* _TASKS FOR THIS EXERCISE_
**A.** According to the Redis main stash page, when did Echo last write to the Redis main stash?
**B.** Please continue the Redis main stash page after its last sentence.

Page MenuHomePhabricator

Avoid constant evictions on Redis main stash
Closed, ResolvedPublic

Description

Evictions are fine under pressure or when service is degraded but ideally it would not happen by default at a constant rate every second. That suggests we're over capacity and/or that there is too much stuff without any sort of TTL.

It looks like there's about 100 evictions/second across the Redis main stash (aka redis_sessions).

Event Timeline

I checked one of these (mc1020) and noticed that the majority of it space is held by Echo still.

mc1020 Breakdown of redis key scan
* 2.9M   :echo:seen
*   180K centralauth:session:
*    28K :MWSession:
*    11K ChronologyProtector:
*    11K (everything else)

This is quite likely the reason we are still seeing pre-emptive evictions from the MW MainStash. I was hoping that perhaps these evictions are just Redis slowly cleaning up the now-unused Echo keys. However that doesn't make sense because:

50+ evictions per second150K evicions per hour3M evictions per day

The Redis mainstash was last written to by Echo in October 2019 (T222851), so those would've been evicted all by now if it was just that.

Instead, I suspect rather that it was/is at capacity and thus is regularly evicting about as many keys as were added at a fairly constant rate, and those evictions are (to a first approximation) random, thus affecting newer data as well.

Best I can tell, the migration in Oct 2019 (T222851) was final and complete, so these are probably safe to remove all now. But I'll wait for confirmation from @Catrope to approve that before I do that.

From a few spot checks, it looks like most if not all of these actually have no meaningful value (e.g. the 19700101000001 epoch default), and also no TTL setl. That would explain why Redis is trying its best to keep them around still.

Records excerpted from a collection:
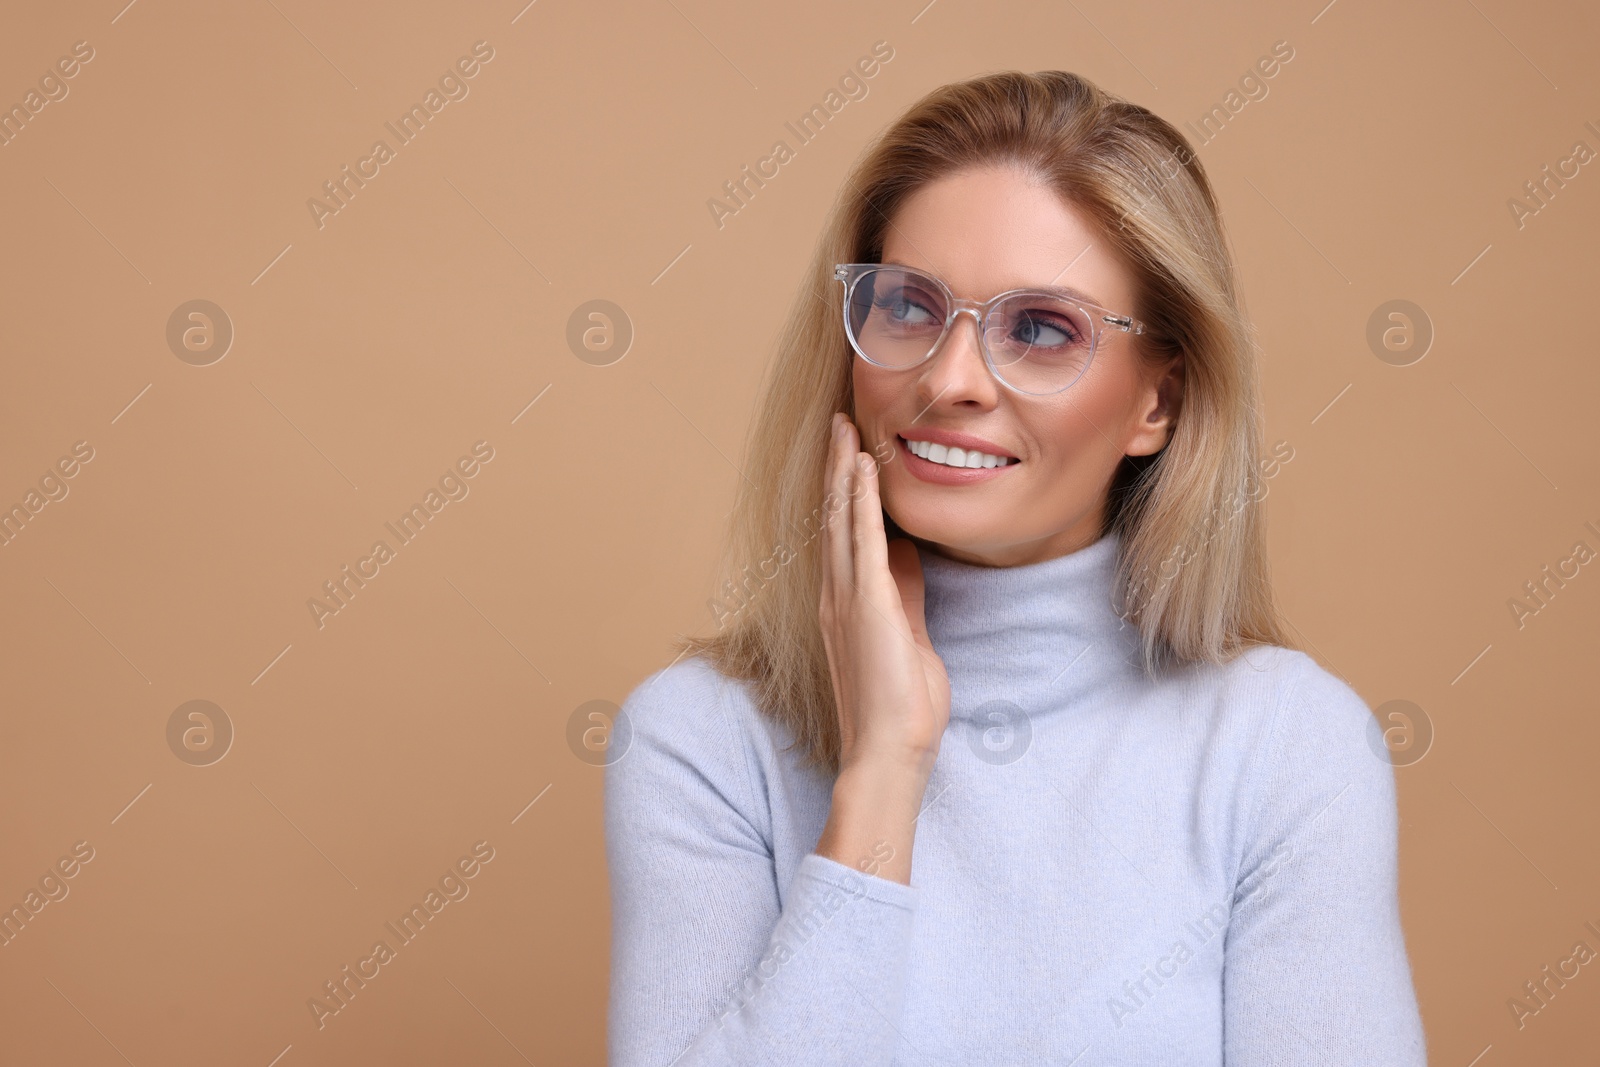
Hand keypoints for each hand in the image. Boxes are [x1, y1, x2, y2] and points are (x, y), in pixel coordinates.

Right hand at [817, 413, 951, 779]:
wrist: (889, 752)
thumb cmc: (901, 706)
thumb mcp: (908, 635)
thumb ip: (903, 595)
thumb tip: (908, 557)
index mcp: (847, 604)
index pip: (844, 535)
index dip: (845, 492)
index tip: (852, 454)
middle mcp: (837, 595)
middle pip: (833, 517)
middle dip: (837, 467)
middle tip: (840, 424)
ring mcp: (848, 599)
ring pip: (840, 520)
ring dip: (843, 470)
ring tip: (846, 429)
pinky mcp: (867, 605)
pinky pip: (862, 541)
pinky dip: (860, 501)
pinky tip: (862, 468)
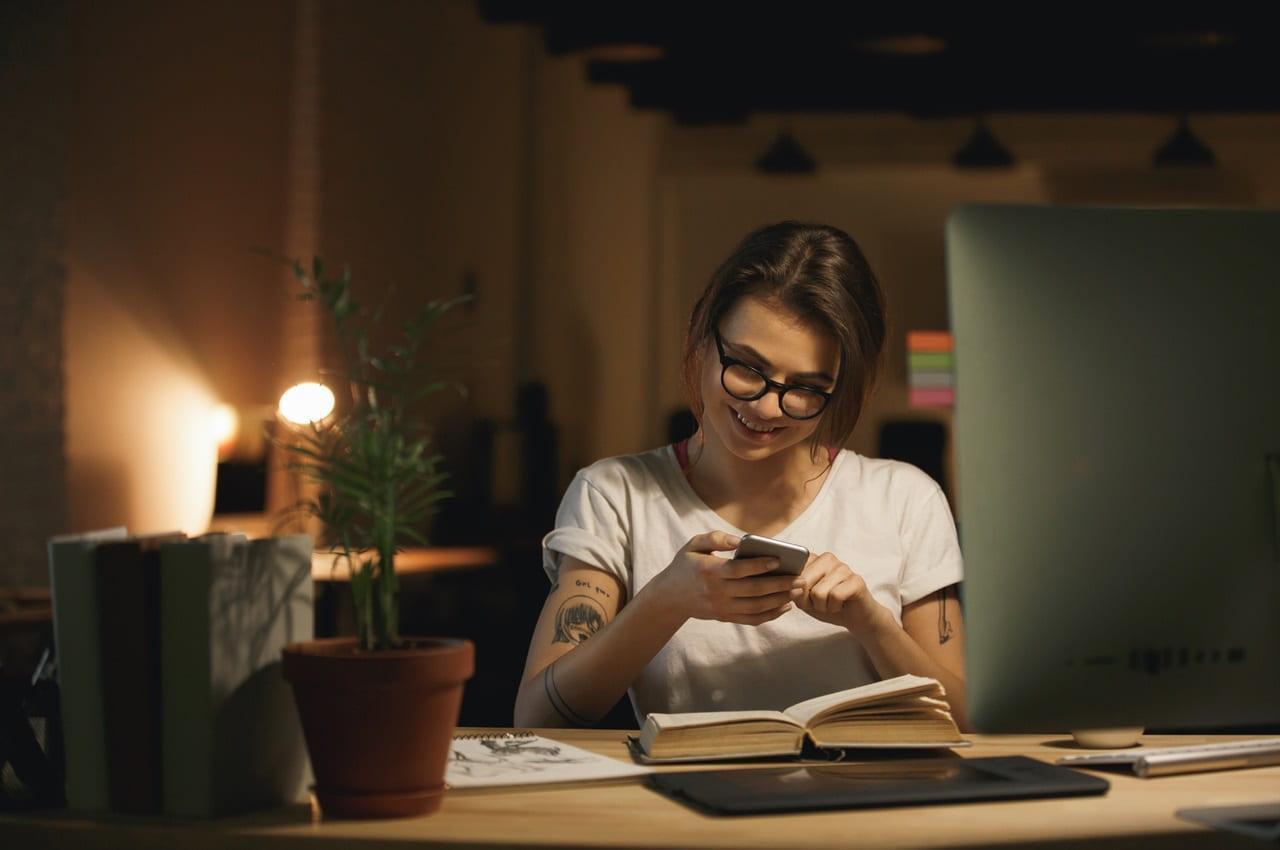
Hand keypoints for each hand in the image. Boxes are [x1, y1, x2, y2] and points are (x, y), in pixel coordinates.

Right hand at [655, 531, 797, 625]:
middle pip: (754, 590)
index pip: (738, 570)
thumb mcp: (693, 545)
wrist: (670, 597)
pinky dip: (771, 615)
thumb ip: (716, 538)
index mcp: (709, 571)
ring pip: (756, 607)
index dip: (759, 565)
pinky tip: (784, 605)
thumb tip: (740, 540)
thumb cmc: (686, 565)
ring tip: (797, 590)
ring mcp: (722, 607)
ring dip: (779, 600)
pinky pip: (752, 619)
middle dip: (780, 584)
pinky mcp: (725, 617)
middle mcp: (717, 592)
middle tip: (800, 578)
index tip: (778, 559)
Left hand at [791, 552, 888, 634]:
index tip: (805, 596)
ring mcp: (843, 567)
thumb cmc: (826, 605)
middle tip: (819, 603)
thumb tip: (794, 589)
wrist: (853, 617)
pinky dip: (834, 607)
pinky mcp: (856, 580)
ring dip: (823, 606)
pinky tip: (840, 605)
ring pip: (819, 592)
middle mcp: (827, 558)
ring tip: (831, 603)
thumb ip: (794, 592)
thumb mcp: (803, 600)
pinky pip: (835, 596)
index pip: (792, 572)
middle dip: (808, 600)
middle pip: (804, 582)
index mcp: (811, 558)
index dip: (795, 591)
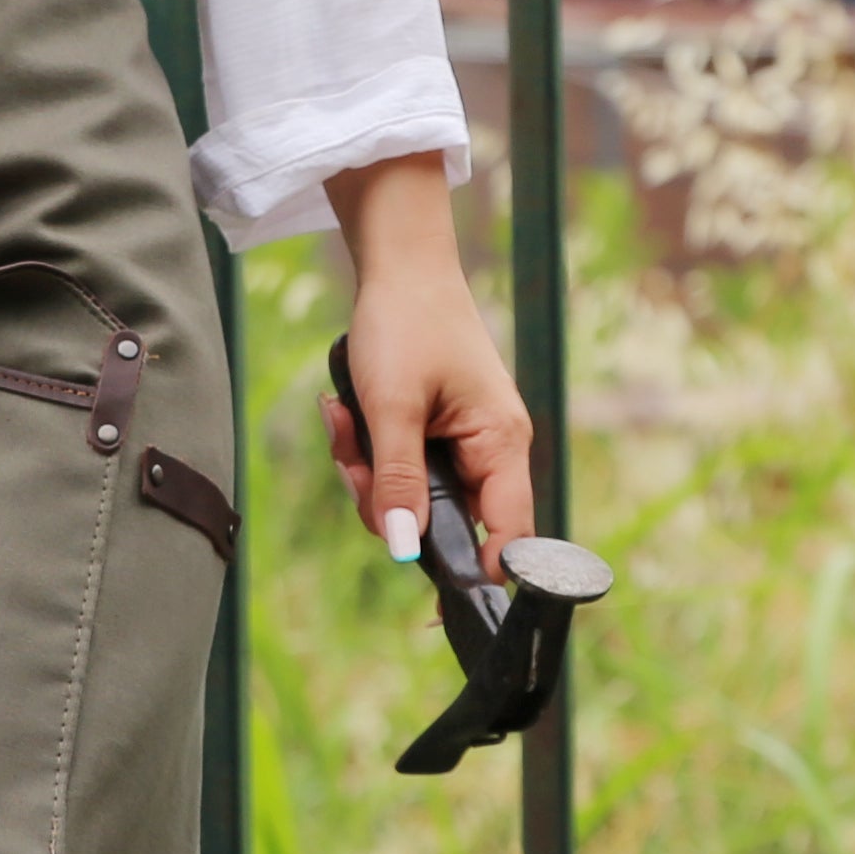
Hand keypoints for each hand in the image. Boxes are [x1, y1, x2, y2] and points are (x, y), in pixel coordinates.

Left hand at [320, 154, 539, 571]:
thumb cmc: (405, 323)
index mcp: (501, 444)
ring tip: (344, 419)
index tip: (434, 589)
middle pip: (444, 519)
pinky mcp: (434, 429)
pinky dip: (367, 448)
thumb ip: (397, 481)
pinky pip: (398, 465)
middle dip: (387, 500)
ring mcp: (461, 439)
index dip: (479, 569)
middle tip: (352, 459)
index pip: (511, 533)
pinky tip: (344, 412)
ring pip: (412, 494)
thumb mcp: (392, 407)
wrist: (397, 264)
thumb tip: (405, 547)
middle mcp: (490, 448)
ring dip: (367, 469)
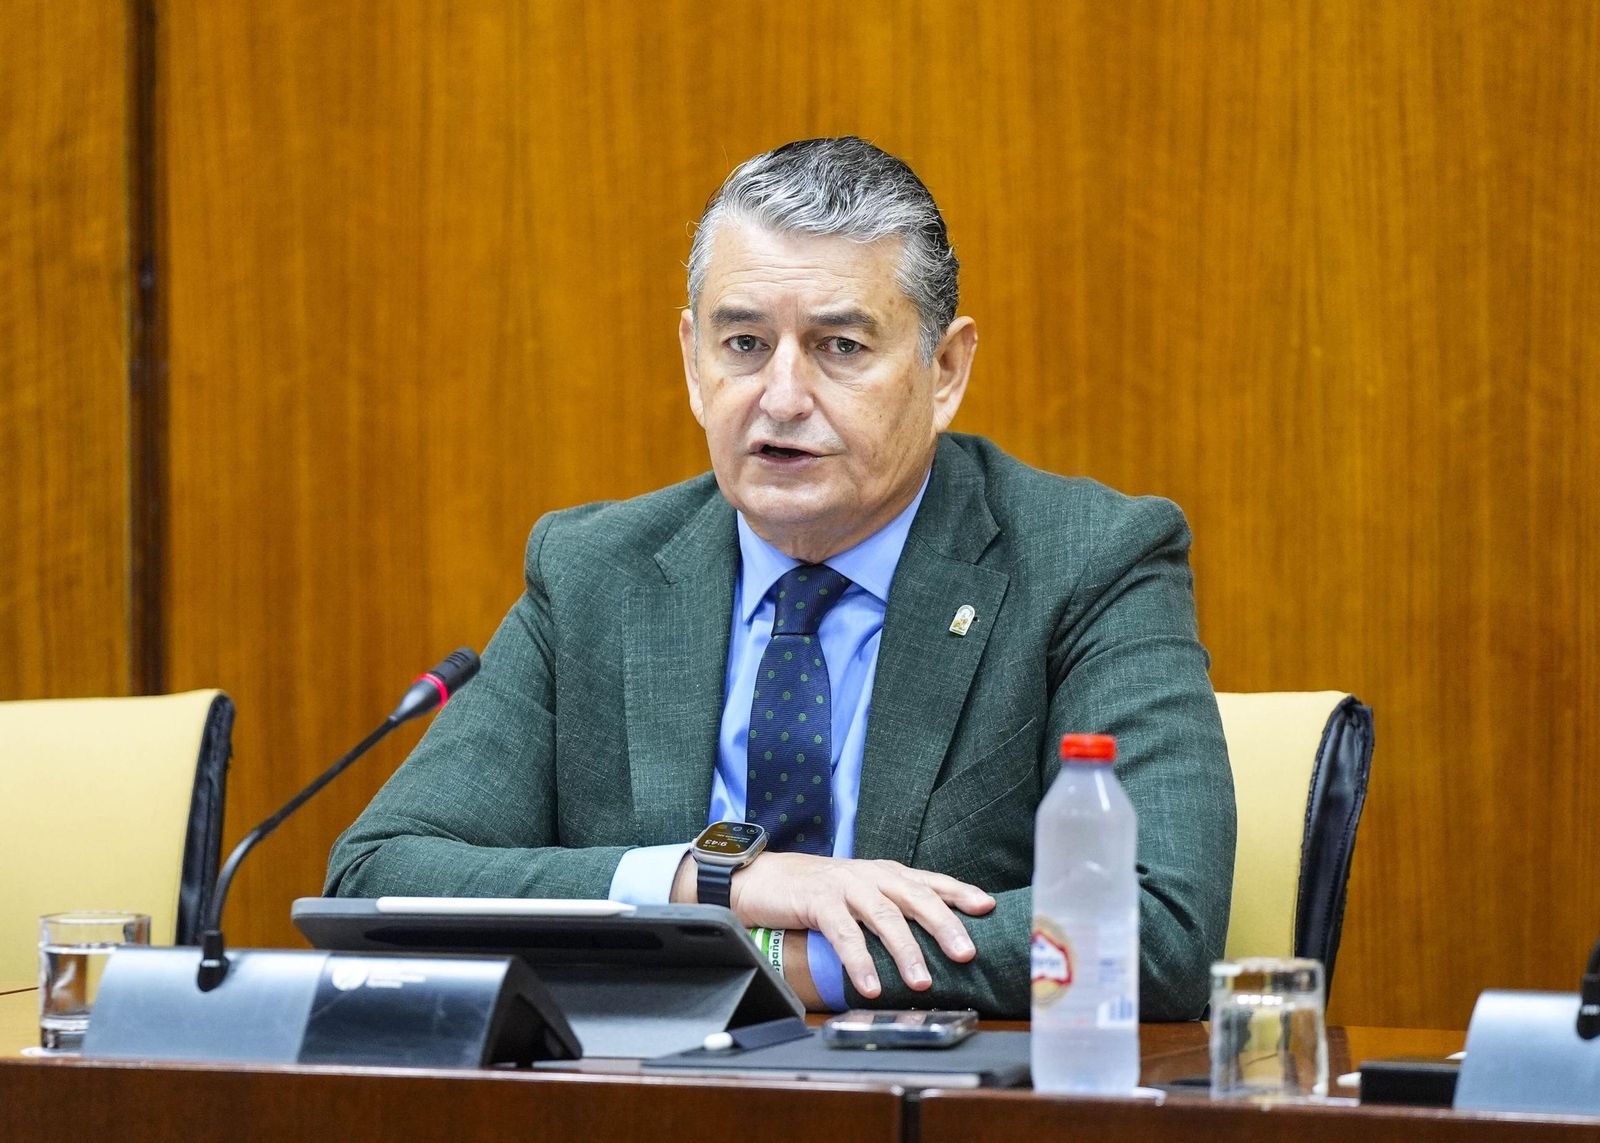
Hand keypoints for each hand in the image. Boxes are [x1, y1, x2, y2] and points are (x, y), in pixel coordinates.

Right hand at [728, 852, 994, 998]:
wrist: (759, 878)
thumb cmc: (813, 892)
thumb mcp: (858, 895)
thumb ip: (888, 909)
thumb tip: (925, 945)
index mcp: (885, 874)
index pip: (930, 881)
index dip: (960, 892)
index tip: (988, 907)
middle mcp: (870, 875)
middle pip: (916, 896)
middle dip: (944, 925)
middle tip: (966, 953)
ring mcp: (845, 885)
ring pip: (884, 917)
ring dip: (907, 951)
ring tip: (922, 982)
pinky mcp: (818, 900)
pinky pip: (845, 934)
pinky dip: (860, 961)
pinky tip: (871, 986)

* _ACTIVITY ANSWERS_
**A.** October 2019

**B.**
As part of T222851, these issues were already fixed. They were given a TTL of 1 year, and Echo no longer stores these "empty" epoch values (it just deletes the key instead of overwriting with Epoch). So at least this portion of keys is fine to remove, even in the hyptothetical case that something still uses this and/or in the event we were to switch back.

Script is at P11211, which I ran on mc1020. This freed up 80% of its storage capacity and there are no longer pre-emptive evictions taking place. Yay :)

Screenshot 2020-05-16 at 17.52.06.png (588×2 px, 242 KB)

1from __future__ import print_function
2import os
3import time
4
5import redis
6
7
8red = redis.StrictRedis(password=os.environ['AUTH'])
9
10query_key_pattern = '*:echo:seen:*'
11
12cond_key = ':echo:seen:'
13cond_ttl = -1
14# cond_value = 's:14:"19700101000001";'
15
16checked = 0
17printed = 0
18deleted = 0
19
20for key in red.scan_iter(match=query_key_pattern, count=1000):
21 if not cond_key in key:
22 # sanity
23 print('F', end='')
24 continue
25
26 checked += 1
27 if checked > 1000:
28 # idle for 100ms
29 time.sleep(0.100)
30 checked = 0
31
32 if red.ttl(key) == cond_ttl:
33 red.delete(key)
34 deleted += 1
35 printed += 1
36 if (printed > 80):
37 print('.. deleted ' + str(deleted) + ' sofar')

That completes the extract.